In my activity (where I make the multiple download requests), I create a global executor in the class which is instantiated initially in the UI-Thread:

public ExecutorService mImagePipelineTask = null;  // Thread to use for pipelining images (overlays, etc.)

And then initialize it:

        mImagePipelineTask = Executors.newSingleThreadExecutor();

Then, I dispense with using AsyncTask, to gain control of the number of threads in the Thread pool. My async bits look like this, instead:

   public class PosterImage extends HashMap<String, Object> {

        private final String TAG = "DEBUG -- " + ClassUtils.getShortClassName(this.getClass());
        private PosterImageDelegate mPosterDelegate = null;
        private Drawable mBusyDrawable = null;
        private Drawable mErrorDrawable = null;
        private ExecutorService mImagePipelineTask = null;

        /*
         * Globals
         */
        Context mContext = null;

        /*
         * Constructors
         */
        public PosterImage() {
        }

        public PosterImage(PlaygroundActivity aContext) {
            mContext = aContext;
            mImagePipelineTask = aContext.mImagePipelineTask; 
            mBusyDrawable = mContext.getResources().getDrawable(R.drawable.loading);
            mErrorDrawable = mContext.getResources().getDrawable(R.drawable.load_error);
        }

Then, some bits you probably don't care about . . . and then some initialization stuff, like how to set our delegate (you will want a PosterImageDelegate interface, of course):

    public void setPosterDelegate(PosterImageDelegate aPosterDelegate) {
        mPosterDelegate = aPosterDelegate;
    }

And then, the bits that do image manipulation, and as a side-effect, use the BitmapFactory (and Drawable) classes.
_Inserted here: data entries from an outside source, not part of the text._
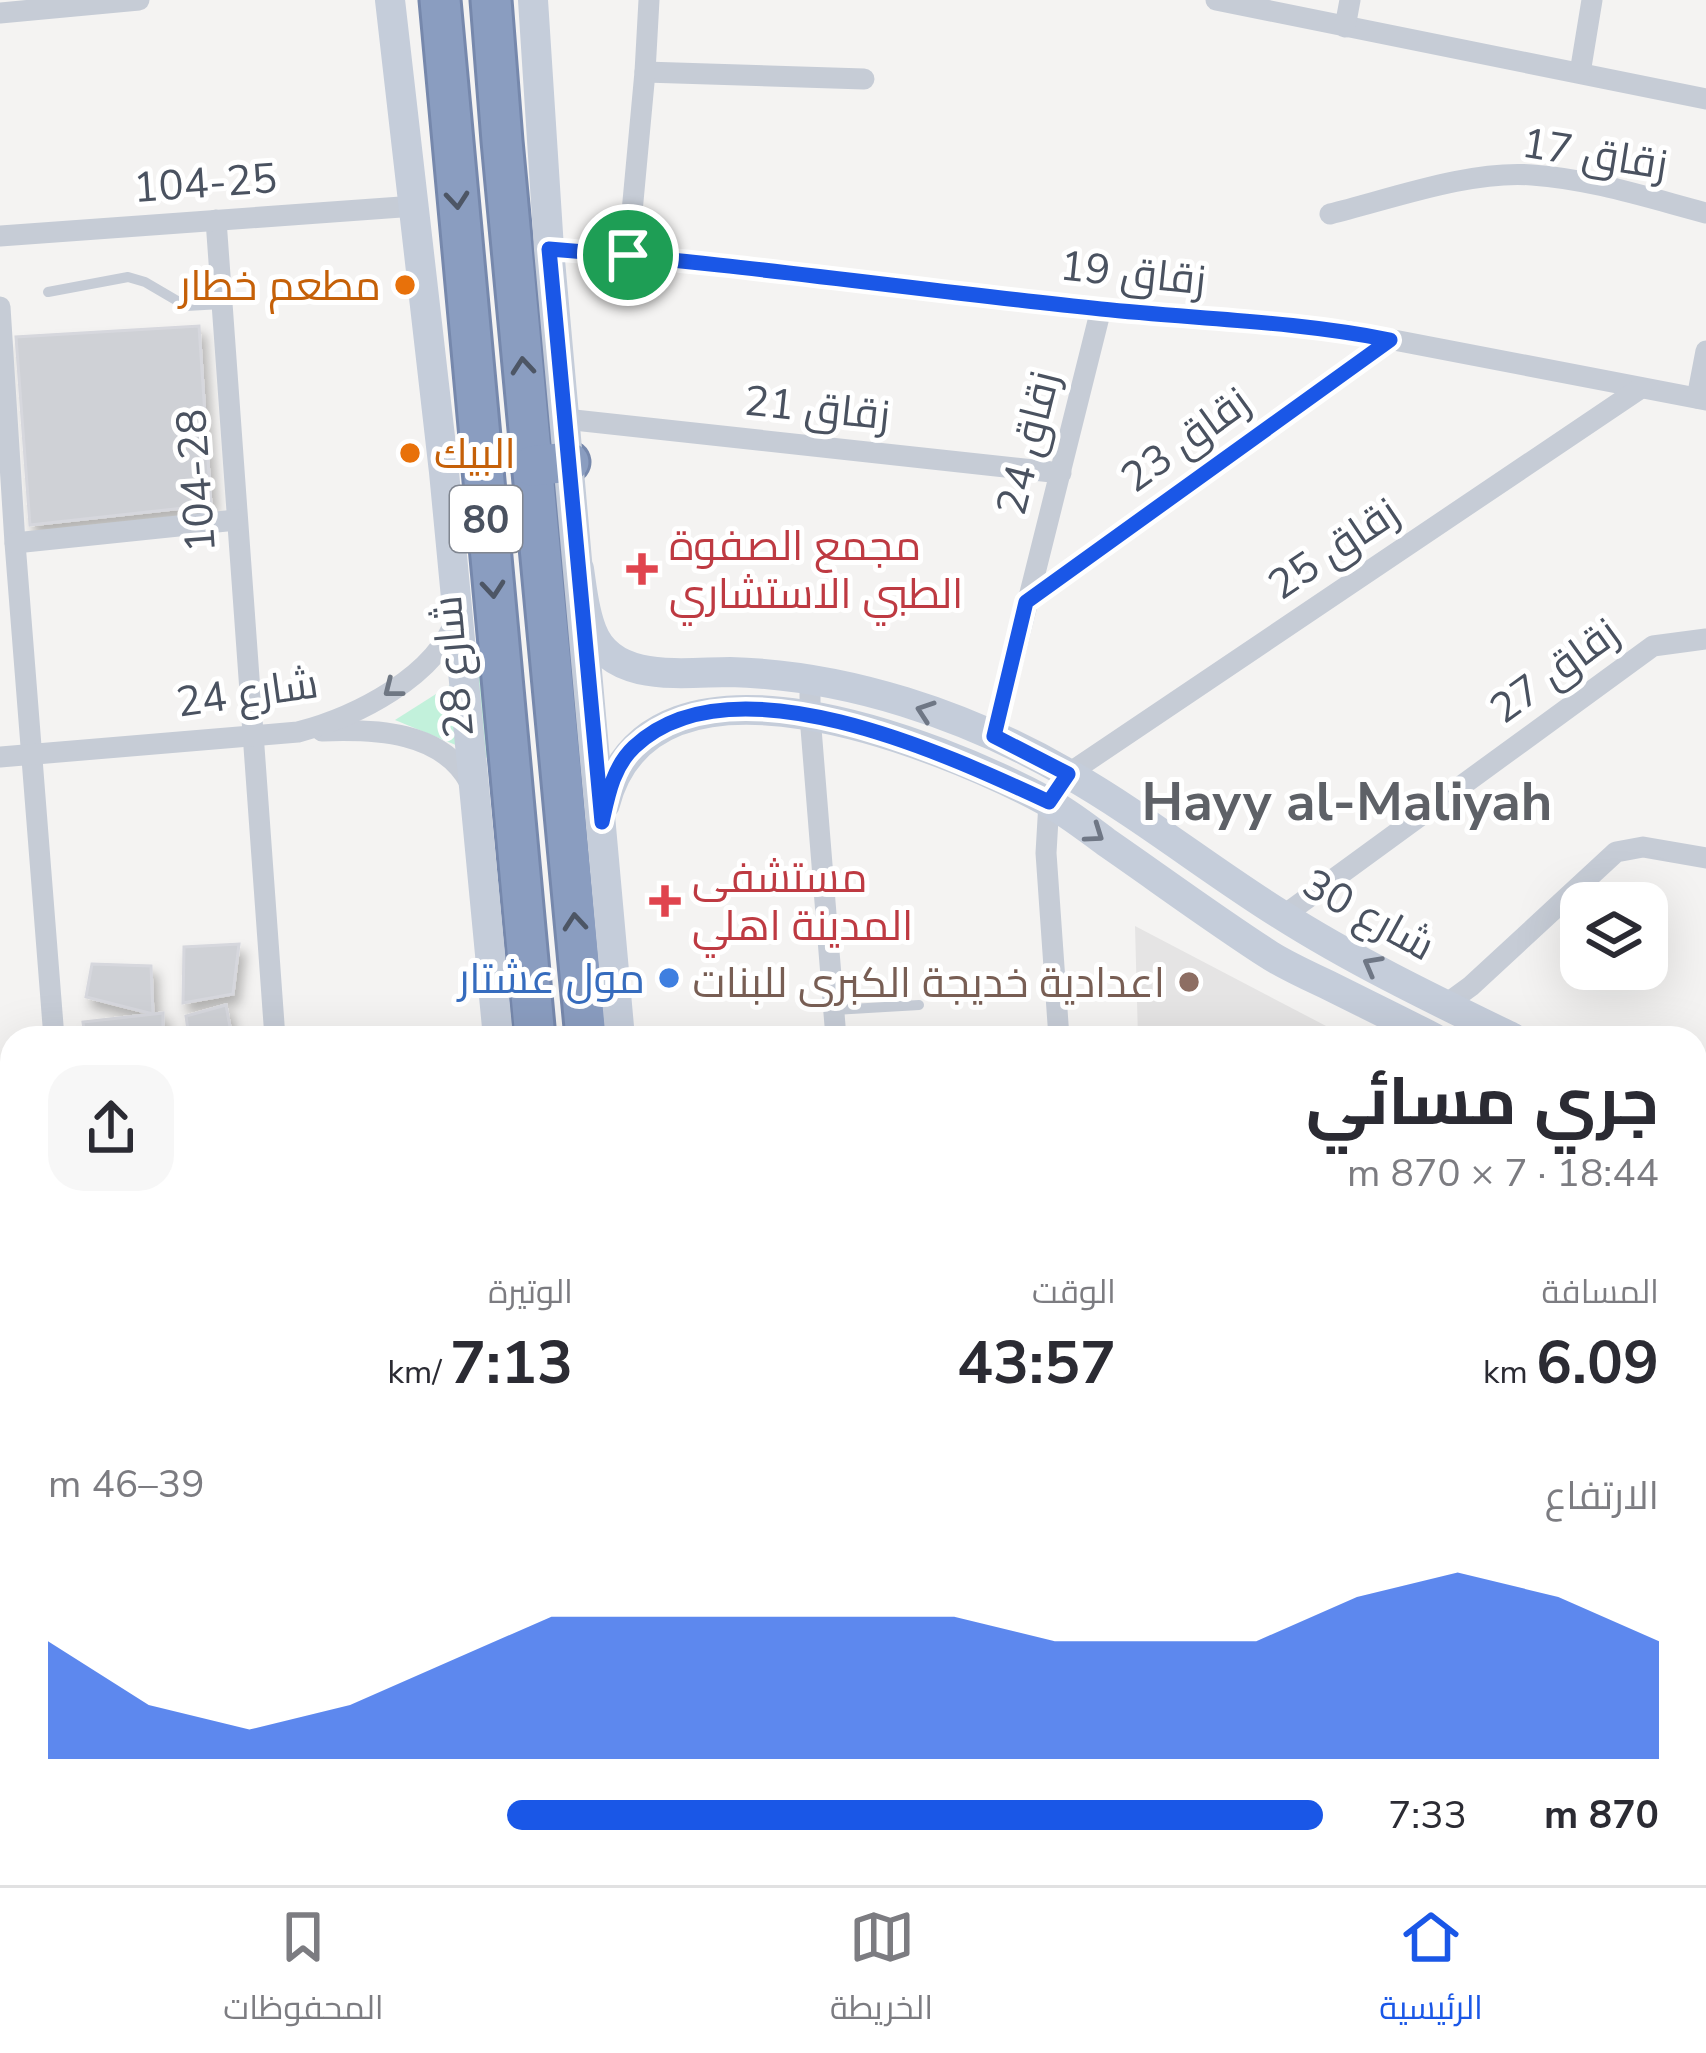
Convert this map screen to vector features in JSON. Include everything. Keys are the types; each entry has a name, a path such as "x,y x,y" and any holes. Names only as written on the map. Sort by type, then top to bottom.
{"highway":[{"name":"شارع 28","path":"440,0 452,148 463,471 533,1026"},
{"name":"80","path":"491,0 502,141 551,464 585,1026"},
{"path":"452,148 502,141"}],"main road":[{"path":"389,0 415,206 463,471 459,611 496,1026"},
{"path":"533,0 565,419 551,464 578,569 619,1026"},
{"name":"شارع 30","path":"578,569 592,632 613,659 654,672 810,678 891,698 994,736 1068,774 1282,916 1489,1026"},
{"name":"شارع 30","path":"602,822 611,782 633,748 673,723 707,713 731,710 810,716 910,741 1049,802 1274,958 1410,1026"}],"street":[{"path":"0,13 139,0"},
{"path":"628,255 649,0"},
{"path":"1216,0 1706,99"},
{"path":"1346,27 1350,0"},
{"path":"1580,73 1592,0"},
{"path":"645,72 864,80"},
{"name":"زقاق 17","path":"1330,214 1480,177 1530,175 1590,183 1706,213"},
{"name":"104-25","path":"0,236 415,206"},
{"name":"104-28","path":"216,220 274,1026"},
{"name":"زقاق 19","path":"549,249 1347,331 1702,399"},
{"path":"0,307 53,1026"},
{"name":"زقاق 24","path":"994,736 1101,309"},
{"name":"زقاق 23","path":"1026,602 1390,340"},
{"path":"1702,399 1706,351"},
{"name":"زقاق 25","path":"1068,774 1641,388"},
{"name":"زقاق 21","path":"565,419 1061,473"},
{"path":"14,543 236,520"},
{"name":"شارع 24","path":"0,757 298,732 334,722 374,703 417,670 446,640 459,611"},
{"name":"زقاق 27","path":"1282,916 1653,646 1706,639"},
{"path":"810,678 835,1026"},
{"path":"298,732 381,732 418,740 446,753 474,790"},
{"path":"1057,1026 1046,864 1049,802 1068,774"},
{"path":"1445,1005 1616,852 1643,847 1706,858"}],"lane":[{"path":"48,292 128,277 186,305 222,304"},
{"path":"834,1010 919,1005"}],"shaded area":[{"name":"اعدادية خديجة الكبرى للبنات","path":"1135,926 1326,1026 1138,1026"}],"green space":[{"path":"488,661 497,762 395,720"}],"building":[{"path":"199,326 211,505 30,525 16,337"},
{"path":"239,944 233,994 183,1003 184,947"},
{"path":"92,964 151,966 153,1014 86,997"},
{"path":"226,1005 230,1026 187,1026 186,1016"},
{"path":"163,1013 163,1026 84,1026 83,1022"}],"place":[{"name":"مطعم خطار","path":"405,285"},
{"name":"البيك","path":"410,453"},
{"name":"مجمع الصفوة الطبي الاستشاري","path":"642,569"},
{"name":"مستشفى المدينة اهلي","path":"665,901"},
{"name":"مول عشتار","path":"669,978"},
{"name":"اعدادية خديجة الكبرى للبنات","path":"1189,982"}],"district":[{"name":"Hayy al-Maliyah","path":"1347,801"}],"route":[{"path":"549,249 628,255 1101,309 1347,331 1390,340 1026,602 994,736 1068,774 1049,802 910,741 810,716 731,710 688,717 633,748 611,782 602,822 549,249"}]}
To use this, you instantiate the PosterImage object, set yourself as the delegate, and then call this fellow:

    public Drawable getPreformattedFileAsync() {
        if(mFetchFileTask == null) {
            Log.e(TAG, " -- Task is Null!!, Need to start an executor");
            return(mErrorDrawable);
        }
        Runnable job = new Runnable() {
             public void run() {
                 Thread.currentThread().setPriority(Thread.MIN_PRIORITY);
                 Thread.currentThread().yield();
                 if(mPosterDelegate != null) {
                     Drawable retDrawable = getPreformattedFile();
                     if(retDrawable != null) {
                            mPosterDelegate.onDrawableRequest(retDrawable);
                     }  else  {
                         mPosterDelegate.onDrawableRequest( mErrorDrawable);
                     }
                 }
             }
         };
         mImagePipelineTask.execute(job);
         return(mBusyDrawable);
    }

    public Drawable getPreformattedFile() {
        Drawable ret = null;
        try {
            FileInputStream in = new FileInputStream(preformattedFileName());
            ret = Drawable.createFromStream(in, null);
                    // do something interesting with the Drawable
        } catch( OutOfMemoryError e ) {
            System.gc();
            e.printStackTrace();
                        // Will return null on its own
        } catch( Exception e) {
            Log.e(TAG, "Trouble reading PNG file ["+e+"]");
        }
        return(ret);
    }

When this returns, the calling object (in the UI-Thread) has a 'busy' drawable. When the delegate gets called (after the file downloads and is converted to a Drawable by this thread, it is ready for loading into into whatever Drawable receiver you designate. Any number of images can be downloaded in parallel, and this guarantees that the background thread will only ever process one image at a time. Happily, it does not tie up the UI thread to do the image processing

(N.B. you still need a Handler in your calling class (the one that sets itself as the delegate) to have the UI thread actually put the Drawable into the receiving View/Layout/whatever). For attempted completeness, that might look like:

mHandler.post(new Runnable() {
    @Override
    public void run() {
        aItem.getButton().setBackgroundDrawable(aDrawable);
        aItem.getButton().postInvalidate();
}
});

Perhaps all this helps, perhaps not. But I would love to hear a definitive answer to the excellent question you pose.